27th February 2023

NEWCASTLE LECTURE:
Gavin Fry: Nora, Stella and Sybil - Women at War

Just three women worked as Official war Artists during World War Two – Nora Heysen, Stella Bowen and Sybil Craig. They each made a significant body of work, bringing a fresh vision to the official expression of Australia at War

27th March 2023

Allan Read: Sculptures of the Parthenon or How Lord Elgin Gained and Lost His Marbles

In the two centuries since they were removed from the Parthenon by Lord Elgin, the meaning and significance of the ‘Elgin marbles’ has changed dramatically.

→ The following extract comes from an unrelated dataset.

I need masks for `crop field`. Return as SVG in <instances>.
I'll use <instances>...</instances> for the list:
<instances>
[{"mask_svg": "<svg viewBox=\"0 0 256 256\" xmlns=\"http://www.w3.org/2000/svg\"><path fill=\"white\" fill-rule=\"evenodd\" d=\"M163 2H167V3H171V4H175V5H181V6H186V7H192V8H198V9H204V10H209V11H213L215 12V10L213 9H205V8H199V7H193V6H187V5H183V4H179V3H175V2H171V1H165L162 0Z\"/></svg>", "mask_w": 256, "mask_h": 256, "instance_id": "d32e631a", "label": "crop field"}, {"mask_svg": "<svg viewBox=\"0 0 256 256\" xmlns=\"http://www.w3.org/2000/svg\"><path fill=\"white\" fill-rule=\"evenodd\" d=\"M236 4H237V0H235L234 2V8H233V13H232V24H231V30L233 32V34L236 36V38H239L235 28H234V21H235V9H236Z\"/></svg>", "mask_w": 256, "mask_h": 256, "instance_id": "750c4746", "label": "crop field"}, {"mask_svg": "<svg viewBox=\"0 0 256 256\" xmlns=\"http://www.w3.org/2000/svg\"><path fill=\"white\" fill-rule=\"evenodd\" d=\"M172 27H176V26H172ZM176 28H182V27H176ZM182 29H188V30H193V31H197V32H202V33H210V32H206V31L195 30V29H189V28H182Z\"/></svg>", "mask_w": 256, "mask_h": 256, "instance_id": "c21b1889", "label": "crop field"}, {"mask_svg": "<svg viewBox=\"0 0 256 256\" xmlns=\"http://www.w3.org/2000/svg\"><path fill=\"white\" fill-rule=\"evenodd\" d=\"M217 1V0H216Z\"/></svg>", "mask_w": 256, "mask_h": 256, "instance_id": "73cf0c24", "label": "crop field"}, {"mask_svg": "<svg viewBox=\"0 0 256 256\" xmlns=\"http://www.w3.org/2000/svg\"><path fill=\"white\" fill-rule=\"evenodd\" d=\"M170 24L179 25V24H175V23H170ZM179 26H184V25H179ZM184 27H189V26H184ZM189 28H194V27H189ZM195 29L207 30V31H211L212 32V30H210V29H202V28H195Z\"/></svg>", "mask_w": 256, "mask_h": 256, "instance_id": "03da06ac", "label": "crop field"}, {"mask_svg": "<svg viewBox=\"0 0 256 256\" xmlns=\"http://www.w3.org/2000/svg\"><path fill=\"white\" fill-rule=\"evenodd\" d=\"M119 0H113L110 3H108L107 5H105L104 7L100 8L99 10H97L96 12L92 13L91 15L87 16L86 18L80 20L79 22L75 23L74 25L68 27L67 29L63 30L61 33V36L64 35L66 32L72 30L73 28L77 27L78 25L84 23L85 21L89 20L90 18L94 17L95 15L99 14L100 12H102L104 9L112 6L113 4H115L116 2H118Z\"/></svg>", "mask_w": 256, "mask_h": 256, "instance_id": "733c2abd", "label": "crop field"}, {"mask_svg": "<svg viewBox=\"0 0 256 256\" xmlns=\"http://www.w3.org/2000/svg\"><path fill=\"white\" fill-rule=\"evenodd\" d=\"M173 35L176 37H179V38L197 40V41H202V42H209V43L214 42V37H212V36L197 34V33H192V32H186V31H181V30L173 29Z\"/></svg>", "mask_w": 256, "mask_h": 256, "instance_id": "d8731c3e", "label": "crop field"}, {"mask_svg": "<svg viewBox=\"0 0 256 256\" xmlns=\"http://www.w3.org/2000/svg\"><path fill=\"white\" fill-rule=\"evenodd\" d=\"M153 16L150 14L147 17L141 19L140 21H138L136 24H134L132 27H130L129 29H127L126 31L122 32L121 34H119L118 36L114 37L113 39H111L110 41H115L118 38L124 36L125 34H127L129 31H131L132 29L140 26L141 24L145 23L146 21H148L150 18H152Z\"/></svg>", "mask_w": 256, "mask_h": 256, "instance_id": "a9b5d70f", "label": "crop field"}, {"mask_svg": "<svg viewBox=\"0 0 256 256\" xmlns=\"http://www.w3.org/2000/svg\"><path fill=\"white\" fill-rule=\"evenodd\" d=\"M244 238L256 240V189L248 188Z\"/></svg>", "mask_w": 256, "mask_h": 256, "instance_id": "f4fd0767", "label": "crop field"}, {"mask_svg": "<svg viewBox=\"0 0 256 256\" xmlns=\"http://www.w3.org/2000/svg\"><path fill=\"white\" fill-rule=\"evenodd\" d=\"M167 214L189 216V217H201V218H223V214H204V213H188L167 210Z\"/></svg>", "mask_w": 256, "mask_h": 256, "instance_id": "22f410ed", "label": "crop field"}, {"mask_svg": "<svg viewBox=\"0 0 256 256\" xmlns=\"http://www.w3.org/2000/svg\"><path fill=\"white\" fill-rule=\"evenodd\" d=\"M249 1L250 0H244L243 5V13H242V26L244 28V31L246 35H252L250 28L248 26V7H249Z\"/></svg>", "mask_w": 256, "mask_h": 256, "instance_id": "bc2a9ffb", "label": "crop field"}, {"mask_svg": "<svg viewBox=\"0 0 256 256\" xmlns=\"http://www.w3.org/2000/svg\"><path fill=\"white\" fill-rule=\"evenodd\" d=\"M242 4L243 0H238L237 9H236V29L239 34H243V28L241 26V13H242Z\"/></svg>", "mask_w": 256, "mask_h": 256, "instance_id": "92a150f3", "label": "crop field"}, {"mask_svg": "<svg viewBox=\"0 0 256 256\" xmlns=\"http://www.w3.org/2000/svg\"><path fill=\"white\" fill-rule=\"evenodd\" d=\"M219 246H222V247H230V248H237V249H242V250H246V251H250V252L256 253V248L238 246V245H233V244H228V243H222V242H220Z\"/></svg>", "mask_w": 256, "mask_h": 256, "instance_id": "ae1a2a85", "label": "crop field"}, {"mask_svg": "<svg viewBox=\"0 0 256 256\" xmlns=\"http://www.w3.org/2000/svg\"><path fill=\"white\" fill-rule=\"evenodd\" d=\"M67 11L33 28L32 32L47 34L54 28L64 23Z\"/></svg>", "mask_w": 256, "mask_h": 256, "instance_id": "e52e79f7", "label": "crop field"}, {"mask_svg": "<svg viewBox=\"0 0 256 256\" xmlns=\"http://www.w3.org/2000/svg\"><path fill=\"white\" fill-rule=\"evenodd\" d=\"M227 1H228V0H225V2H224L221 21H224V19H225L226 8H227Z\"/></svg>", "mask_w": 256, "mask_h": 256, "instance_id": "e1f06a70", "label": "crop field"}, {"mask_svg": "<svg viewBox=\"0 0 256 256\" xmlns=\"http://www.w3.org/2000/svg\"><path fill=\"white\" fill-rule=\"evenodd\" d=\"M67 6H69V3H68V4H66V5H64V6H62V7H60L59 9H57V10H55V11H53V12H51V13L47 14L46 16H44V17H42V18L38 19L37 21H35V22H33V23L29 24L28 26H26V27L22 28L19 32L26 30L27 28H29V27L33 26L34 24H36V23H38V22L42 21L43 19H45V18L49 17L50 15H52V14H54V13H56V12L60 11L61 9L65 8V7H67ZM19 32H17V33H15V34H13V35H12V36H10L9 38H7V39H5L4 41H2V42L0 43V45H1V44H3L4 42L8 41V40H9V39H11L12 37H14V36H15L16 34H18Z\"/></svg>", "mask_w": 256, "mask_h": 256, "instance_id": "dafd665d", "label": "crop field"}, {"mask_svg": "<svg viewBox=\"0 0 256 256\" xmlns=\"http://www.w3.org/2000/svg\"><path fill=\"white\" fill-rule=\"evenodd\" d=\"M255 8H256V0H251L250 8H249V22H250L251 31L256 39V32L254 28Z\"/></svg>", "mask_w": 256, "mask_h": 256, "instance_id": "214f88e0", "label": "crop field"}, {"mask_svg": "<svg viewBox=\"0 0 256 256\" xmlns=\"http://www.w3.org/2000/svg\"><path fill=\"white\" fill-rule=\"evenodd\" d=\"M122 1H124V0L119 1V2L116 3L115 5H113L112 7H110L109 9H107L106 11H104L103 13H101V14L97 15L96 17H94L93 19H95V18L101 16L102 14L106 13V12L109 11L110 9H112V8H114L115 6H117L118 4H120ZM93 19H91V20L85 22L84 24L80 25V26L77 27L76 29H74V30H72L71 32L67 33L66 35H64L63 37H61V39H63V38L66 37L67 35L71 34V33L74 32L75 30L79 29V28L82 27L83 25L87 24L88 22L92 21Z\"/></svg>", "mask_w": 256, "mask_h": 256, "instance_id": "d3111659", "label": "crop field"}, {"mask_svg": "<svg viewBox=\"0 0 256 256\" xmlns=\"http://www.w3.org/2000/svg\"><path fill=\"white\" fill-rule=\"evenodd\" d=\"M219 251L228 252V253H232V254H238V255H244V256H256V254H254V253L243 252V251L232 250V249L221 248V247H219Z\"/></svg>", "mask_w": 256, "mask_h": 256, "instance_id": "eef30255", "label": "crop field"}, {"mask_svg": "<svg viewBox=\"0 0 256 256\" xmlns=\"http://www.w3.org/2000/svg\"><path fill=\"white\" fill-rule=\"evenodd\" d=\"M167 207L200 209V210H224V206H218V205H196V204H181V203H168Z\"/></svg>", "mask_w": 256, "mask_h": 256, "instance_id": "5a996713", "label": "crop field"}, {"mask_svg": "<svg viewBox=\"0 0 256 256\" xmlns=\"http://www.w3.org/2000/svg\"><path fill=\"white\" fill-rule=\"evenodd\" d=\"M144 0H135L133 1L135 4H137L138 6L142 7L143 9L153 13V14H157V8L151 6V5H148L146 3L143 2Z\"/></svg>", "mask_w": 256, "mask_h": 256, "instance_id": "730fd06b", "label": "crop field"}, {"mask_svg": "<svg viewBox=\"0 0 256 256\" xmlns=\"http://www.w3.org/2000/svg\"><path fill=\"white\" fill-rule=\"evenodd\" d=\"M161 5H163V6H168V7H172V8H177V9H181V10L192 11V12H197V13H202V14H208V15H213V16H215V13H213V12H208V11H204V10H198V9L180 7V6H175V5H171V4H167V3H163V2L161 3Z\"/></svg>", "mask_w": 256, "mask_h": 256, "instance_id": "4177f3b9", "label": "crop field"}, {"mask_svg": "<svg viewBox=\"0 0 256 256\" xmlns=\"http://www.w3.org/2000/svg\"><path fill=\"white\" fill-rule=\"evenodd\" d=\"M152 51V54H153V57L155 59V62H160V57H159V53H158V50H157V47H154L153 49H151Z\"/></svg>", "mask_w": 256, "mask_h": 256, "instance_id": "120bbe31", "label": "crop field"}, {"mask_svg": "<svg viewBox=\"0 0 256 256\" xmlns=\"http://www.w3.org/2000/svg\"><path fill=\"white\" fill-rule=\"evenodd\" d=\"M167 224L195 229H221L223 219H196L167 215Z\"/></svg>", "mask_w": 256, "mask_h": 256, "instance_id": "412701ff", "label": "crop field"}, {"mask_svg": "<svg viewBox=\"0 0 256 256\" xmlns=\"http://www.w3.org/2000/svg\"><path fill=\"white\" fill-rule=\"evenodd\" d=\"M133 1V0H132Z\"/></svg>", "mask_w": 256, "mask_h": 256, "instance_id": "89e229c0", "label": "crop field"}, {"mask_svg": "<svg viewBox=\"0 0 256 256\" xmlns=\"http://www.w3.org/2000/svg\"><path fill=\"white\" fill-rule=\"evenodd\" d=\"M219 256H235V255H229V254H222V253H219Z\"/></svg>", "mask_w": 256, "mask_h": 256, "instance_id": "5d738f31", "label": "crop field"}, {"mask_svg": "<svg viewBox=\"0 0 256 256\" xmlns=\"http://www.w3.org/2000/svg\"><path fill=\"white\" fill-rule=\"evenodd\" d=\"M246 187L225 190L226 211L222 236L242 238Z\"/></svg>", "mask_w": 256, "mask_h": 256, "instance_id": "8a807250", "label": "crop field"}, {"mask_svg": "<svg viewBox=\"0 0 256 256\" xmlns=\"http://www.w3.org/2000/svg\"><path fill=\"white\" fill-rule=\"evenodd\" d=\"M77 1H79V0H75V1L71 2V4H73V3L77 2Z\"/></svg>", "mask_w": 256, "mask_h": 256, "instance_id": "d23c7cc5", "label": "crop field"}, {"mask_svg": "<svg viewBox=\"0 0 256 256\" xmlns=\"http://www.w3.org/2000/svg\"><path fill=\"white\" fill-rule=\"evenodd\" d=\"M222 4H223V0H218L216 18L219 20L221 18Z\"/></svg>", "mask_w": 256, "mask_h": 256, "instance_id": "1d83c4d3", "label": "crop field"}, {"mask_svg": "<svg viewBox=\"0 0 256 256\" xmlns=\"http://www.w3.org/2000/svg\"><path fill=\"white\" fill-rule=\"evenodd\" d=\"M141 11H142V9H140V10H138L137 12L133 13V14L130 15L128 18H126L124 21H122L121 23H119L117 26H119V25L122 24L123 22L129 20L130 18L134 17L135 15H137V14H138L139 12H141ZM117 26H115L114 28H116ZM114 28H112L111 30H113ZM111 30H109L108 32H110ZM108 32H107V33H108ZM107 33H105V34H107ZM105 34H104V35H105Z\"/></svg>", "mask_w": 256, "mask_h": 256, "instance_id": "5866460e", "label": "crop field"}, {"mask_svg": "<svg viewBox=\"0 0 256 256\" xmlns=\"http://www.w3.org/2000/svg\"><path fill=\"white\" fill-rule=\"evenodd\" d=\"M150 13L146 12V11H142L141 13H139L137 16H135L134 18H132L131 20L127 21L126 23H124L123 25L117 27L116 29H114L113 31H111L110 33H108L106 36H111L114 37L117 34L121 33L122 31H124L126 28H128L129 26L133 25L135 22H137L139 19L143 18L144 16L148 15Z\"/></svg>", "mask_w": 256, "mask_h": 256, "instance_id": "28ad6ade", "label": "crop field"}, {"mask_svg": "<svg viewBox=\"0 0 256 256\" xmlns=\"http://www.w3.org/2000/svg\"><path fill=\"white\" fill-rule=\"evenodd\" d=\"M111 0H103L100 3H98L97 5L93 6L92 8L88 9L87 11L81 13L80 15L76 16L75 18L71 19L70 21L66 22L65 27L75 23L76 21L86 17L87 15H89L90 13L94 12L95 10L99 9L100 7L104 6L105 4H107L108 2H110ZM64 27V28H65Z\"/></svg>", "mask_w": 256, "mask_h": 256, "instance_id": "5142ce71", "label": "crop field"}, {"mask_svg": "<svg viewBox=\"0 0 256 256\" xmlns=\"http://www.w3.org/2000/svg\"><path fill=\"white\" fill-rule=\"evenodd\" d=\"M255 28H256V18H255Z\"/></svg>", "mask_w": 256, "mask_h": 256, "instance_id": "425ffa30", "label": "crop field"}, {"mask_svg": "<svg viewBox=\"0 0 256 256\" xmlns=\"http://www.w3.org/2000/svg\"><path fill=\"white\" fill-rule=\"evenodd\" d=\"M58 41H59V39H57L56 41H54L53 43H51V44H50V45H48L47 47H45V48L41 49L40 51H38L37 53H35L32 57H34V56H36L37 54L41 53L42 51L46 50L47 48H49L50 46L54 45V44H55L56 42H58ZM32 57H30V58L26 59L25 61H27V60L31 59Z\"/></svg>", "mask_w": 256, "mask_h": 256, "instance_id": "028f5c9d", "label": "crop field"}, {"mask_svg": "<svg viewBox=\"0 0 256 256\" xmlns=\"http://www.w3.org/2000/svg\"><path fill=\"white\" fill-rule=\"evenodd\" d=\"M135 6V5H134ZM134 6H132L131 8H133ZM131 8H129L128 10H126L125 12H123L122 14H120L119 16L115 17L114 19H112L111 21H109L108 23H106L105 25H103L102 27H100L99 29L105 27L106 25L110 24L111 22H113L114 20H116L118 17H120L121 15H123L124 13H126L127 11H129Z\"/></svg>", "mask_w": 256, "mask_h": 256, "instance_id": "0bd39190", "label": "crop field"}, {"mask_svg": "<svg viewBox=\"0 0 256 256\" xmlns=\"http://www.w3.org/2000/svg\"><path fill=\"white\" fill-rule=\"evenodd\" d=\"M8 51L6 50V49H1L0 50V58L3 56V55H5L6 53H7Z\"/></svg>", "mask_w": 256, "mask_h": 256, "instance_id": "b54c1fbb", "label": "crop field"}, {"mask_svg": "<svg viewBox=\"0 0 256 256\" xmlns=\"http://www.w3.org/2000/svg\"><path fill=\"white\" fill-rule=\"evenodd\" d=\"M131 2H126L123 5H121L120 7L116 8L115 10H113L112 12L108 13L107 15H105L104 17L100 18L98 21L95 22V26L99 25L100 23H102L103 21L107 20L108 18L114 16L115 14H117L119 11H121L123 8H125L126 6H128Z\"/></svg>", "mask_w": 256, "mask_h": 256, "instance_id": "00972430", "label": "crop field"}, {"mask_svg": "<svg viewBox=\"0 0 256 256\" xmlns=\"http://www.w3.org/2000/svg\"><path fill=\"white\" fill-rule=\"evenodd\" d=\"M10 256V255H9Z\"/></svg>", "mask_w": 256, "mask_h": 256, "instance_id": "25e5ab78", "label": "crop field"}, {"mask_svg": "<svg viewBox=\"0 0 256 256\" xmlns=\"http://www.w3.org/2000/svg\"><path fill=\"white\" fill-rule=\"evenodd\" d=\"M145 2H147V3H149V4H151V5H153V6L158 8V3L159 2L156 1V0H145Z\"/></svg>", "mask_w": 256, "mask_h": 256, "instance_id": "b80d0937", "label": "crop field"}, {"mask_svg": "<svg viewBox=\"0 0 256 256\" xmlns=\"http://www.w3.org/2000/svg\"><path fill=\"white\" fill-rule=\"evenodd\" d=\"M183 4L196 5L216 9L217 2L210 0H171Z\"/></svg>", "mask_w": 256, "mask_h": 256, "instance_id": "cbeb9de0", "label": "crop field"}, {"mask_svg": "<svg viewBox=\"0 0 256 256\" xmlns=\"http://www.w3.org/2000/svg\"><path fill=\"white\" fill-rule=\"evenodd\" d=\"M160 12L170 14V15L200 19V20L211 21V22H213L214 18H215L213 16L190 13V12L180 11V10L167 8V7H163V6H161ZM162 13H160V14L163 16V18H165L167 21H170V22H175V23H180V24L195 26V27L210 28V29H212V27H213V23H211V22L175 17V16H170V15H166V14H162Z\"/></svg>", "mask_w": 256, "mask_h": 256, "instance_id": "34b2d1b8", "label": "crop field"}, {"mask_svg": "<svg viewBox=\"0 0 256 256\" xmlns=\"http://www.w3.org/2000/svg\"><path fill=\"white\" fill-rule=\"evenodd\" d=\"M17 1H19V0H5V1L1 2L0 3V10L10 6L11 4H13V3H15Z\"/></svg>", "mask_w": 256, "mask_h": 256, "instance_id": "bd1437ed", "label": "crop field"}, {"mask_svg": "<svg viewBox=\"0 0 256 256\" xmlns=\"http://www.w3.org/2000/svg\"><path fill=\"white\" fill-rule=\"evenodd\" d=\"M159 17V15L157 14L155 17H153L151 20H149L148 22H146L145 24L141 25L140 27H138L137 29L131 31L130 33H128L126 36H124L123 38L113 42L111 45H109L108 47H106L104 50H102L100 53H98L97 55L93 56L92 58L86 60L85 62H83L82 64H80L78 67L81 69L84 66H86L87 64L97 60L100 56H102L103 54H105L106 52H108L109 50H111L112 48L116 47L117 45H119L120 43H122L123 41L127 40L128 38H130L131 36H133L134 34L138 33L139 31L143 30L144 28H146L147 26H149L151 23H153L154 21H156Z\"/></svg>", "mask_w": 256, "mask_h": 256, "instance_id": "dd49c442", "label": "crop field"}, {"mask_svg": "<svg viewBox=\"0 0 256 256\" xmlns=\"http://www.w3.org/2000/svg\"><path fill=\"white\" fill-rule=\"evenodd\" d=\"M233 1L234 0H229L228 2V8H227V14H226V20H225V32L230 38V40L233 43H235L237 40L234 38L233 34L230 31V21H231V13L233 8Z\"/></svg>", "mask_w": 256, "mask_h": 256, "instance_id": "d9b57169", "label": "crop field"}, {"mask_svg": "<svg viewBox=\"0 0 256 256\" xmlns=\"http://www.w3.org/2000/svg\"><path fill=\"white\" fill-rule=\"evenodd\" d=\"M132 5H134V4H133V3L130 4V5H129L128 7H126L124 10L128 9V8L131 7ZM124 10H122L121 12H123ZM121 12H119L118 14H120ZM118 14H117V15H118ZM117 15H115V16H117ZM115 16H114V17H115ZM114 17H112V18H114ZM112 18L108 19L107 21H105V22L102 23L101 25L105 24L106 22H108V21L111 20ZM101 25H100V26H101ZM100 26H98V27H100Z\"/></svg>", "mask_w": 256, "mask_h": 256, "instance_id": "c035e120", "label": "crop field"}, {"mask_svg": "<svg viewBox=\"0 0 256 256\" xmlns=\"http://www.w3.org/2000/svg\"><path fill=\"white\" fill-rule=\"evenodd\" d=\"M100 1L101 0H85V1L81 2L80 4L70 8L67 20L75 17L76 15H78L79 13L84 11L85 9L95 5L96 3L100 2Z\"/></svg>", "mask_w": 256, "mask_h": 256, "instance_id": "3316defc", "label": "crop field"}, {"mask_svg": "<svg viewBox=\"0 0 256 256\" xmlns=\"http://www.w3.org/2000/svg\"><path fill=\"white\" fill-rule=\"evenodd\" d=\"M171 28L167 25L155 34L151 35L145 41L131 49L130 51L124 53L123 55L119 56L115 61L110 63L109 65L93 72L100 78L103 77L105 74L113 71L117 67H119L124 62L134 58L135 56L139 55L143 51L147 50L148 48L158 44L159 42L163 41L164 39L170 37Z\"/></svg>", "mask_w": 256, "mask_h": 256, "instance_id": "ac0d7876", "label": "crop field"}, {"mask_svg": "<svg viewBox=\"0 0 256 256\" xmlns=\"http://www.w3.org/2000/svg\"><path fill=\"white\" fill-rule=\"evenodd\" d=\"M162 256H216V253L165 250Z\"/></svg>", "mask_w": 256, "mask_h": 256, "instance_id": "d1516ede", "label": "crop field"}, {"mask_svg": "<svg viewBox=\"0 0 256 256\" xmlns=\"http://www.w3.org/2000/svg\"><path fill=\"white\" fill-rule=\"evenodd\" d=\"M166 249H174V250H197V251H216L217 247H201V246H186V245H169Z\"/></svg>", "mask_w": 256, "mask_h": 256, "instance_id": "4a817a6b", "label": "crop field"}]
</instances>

From architectural decoration to disputed cultural objects this lecture looks at the response to them over their time in Britain, from the original controversy over their purchase to the current debate surrounding the restitution of the marbles to the new Acropolis Museum in Athens.

1st May 2023

AUST LECTURE: Jos Hackforth-Jones: The Dark Heart of Empire - Picturing Slavery and the Movement for Abolition

The triangular slave trade was seldom directly represented in art. However, many artists including Hogarth and Reynolds included slaves and slave owners in their portraits. This lecture will examine some of the complexities of this process. We will consider some of the abolitionist sympathies of artists such as Augustus Earle and Joshua Reynolds and the effect of the ‘turn’ against slavery and the abolition of the slave trade and the impact it had on the art of the period.

29th May 2023

Leslie Primo: Gender and the Body - Kept Behind Curtains, Story of the Nude

The nude is still seen in our modern age, and indeed has been seen for quite some time as the pinnacle of creative artistic perfection but, throughout the course of art history the notion of the perfect body and consequently gender has been constantly reshaped and redefined. This lecture will look at the continuing fascination with representation of the body in sculpture and in  painting across the ages.

26th June 2023

AUST LECTURE: Leigh Capel: Art and the Third Reich

This lecture will look into Hitler’s often overlooked artistic background; a frustrated artist in the traditional school, rejected due to the rise of Modern Art in the early 20th Century. It will also analyse some of the most important artworks and artists lost in Hitler’s war on Modern Art, the Monuments Men and the search for the stolen art, and the aftermath and impact on Post Wat art, including the impact and influence of the Holocaust on past war and immigrant art in Australia.

24th July 2023

Jacqui Ansell: Fit for a King - The Ultimate Spin Doctor

Had his older brother Henry not died in 1612, Charles I would never have been King. Had Van Dyck not arrived at the Stuart Court the stiff body language of Jacobean portraiture may never have been enlivened by the introduction of Renaissance values, giving rise to the splendour of Baroque. Van Dyck transformed the awkward and ungainly Charles; through his portraits the tiny King (and his even tinier wife) seemed to grow in stature. Van Dyck’s male sitters exuded elegance, and with his depiction of sumptuous satins and shimmering silks he was hailed as ‘the first that ‘ere put ‘ladies’ dress into a careless romance’.

28th August 2023

Chloe Sayer: Gold of the Gods

The ancient goldsmiths of Peru and Colombia produced some of the most spectacular treasures of South America. Adept at casting and hammering, they transformed this sacred metal into elaborate pendants and breastplates, ear-ornaments, musical instruments, flasks, human figures, funerary masks, and lifelike representations of birds and animals. Colour tones went from pale yellow to deepest red.

25th September 2023

Kathy McLauchlan: Peder Severin Kroyer - A Painter of Light

Looking back on his work towards the end of his life, Peder Severin Krøyer recalled his work at Skagen, the Danish artists’ colony at the northernmost tip of Denmark, and expressed his particular love for that time.  Krøyer was referring to the ‘blue hour’ of northern Scandinavian summer nights, when sea and sky appear to merge into a single luminous whole.  This lecture explores Krøyer’s life and work in Skagen, and evaluates the paintings that made him one of Europe’s most celebrated artists by the end of the 19th century.

30th October 2023

Gillian Hovell: A Mediterranean Tour - Not Just a Load of Old Stones

This extremely popular virtual tour of the Ancient Mediterranean explores the distinctive civilizations of the ancient Mediterranean. Learn how they fitted together into a ‘big picture’. Discover how you can identify the special art/architecture of  each culture and what prompted them to create such features. Discover what to expect from each culture’s and how to find the  personal details that thrill archaeologists.